▶ [INSTRUCTIONS TO FOLLOW]
Retype, word for word, the lines from the first line of the entries through the line that holds "left elbow: (257, 508)"; leave out the pictures.

*** Opening of MATERIAL TO PROCESS ***

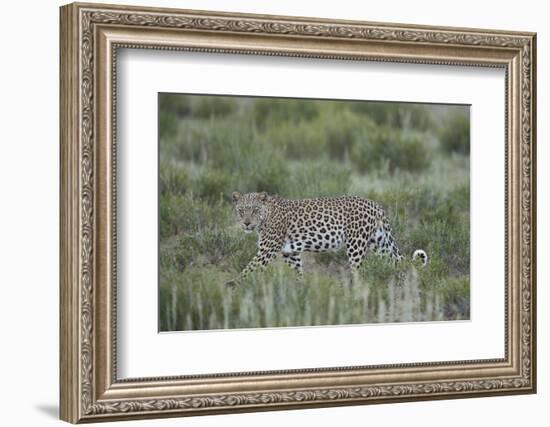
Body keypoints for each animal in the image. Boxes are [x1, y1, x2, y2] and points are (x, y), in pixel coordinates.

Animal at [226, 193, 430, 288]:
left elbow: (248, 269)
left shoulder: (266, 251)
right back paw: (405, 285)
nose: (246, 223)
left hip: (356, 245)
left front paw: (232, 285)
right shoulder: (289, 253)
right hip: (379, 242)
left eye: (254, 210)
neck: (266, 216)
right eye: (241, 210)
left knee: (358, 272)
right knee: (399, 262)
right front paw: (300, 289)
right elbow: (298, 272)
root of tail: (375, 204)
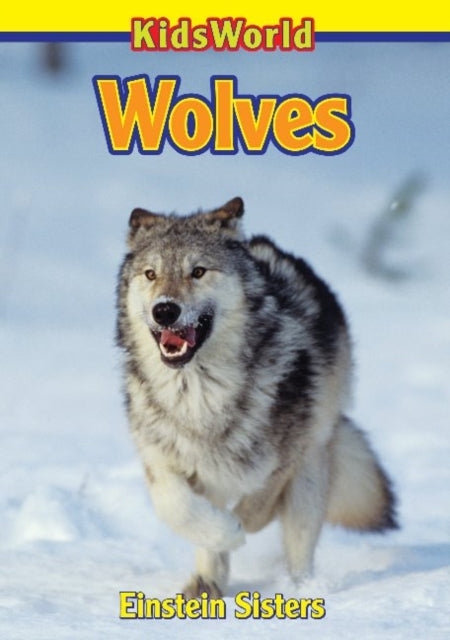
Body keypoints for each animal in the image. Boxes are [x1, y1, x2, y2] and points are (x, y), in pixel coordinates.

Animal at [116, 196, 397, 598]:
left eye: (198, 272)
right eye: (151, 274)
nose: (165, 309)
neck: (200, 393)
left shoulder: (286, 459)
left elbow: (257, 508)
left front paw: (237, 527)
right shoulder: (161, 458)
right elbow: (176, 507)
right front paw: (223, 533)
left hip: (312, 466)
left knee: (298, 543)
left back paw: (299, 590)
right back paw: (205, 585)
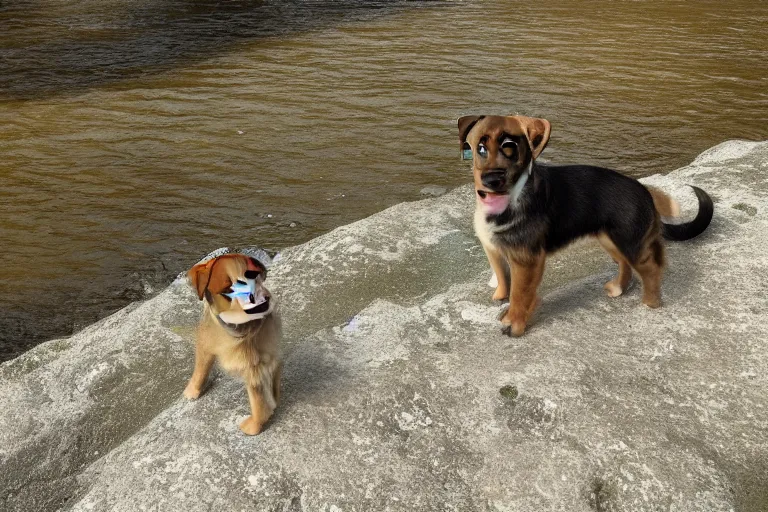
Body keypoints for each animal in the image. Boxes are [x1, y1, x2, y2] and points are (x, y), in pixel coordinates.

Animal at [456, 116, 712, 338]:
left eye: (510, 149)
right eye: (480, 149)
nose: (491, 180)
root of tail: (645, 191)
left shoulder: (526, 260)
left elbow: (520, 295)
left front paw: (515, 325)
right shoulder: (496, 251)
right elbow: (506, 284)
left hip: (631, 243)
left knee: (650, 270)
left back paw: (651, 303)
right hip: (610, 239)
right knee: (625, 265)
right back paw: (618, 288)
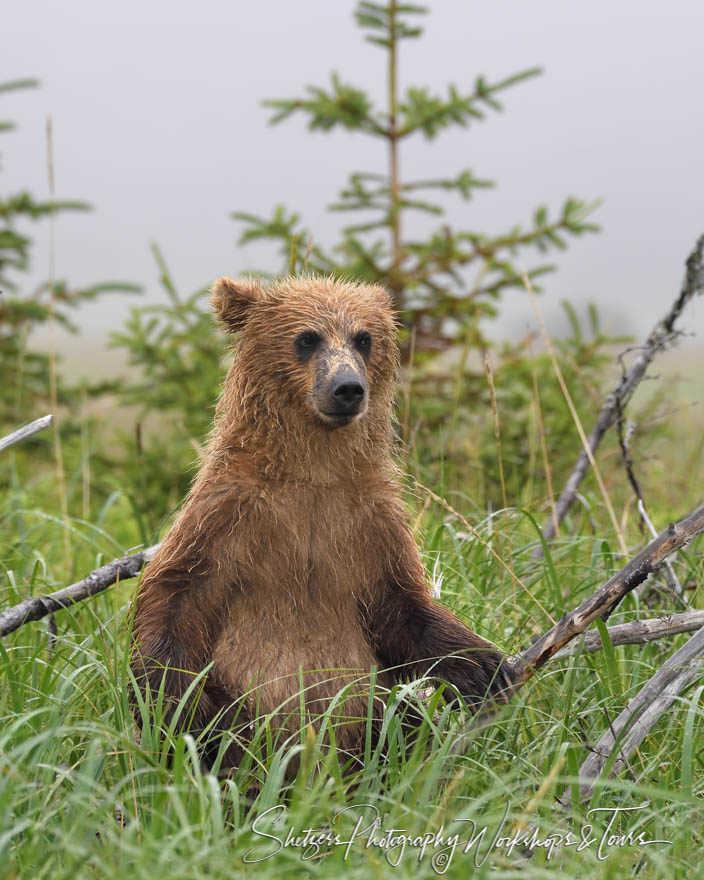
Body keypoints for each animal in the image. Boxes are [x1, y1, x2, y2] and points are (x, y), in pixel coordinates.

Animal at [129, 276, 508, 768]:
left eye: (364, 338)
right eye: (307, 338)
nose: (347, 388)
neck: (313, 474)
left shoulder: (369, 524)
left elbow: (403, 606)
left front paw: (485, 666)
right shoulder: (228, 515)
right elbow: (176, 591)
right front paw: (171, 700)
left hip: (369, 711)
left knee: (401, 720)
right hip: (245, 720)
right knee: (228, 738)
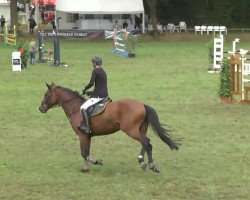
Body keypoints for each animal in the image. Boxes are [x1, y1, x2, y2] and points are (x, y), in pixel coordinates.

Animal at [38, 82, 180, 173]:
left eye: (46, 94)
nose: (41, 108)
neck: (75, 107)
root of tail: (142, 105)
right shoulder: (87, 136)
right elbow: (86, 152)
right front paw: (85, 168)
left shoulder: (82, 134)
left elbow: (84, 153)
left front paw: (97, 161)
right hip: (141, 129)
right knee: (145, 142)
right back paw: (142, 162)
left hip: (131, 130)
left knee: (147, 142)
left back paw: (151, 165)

*** Close of MATERIAL TO PROCESS ***

▶ [THE ANSWER]
Body keypoints for each animal in the image. Boxes are [x1, y1, x2, y2] and points are (x, y), in pixel coordinates.

Animal at [226, 193, 430, 288]:
left elbow: (248, 269)
left shoulder: (266, 251)
right back paw: (405, 285)
nose: (246, 223)
left hip: (356, 245)
left front paw: (232, 285)
right shoulder: (289, 253)
right hip: (379, 242)
left eye: (254, 210)
neck: (266, 216)
right eye: (241, 210)
left knee: (358, 272)
right knee: (399, 262)
right front paw: (300, 289)
right elbow: (298, 272)
root of tail: (375, 204)
Body keypoints for each animal in the image. Boxes are [x1, y1, x2, y2] and points are (x, y), in pixel coordinates.

Animal at [116, 196, 397, 598]:
left eye: (198, 272)
right eye: (151, 274)
nose: (165, 309)
neck: (200, 393)
left shoulder: (286, 459)
left elbow: (257, 508)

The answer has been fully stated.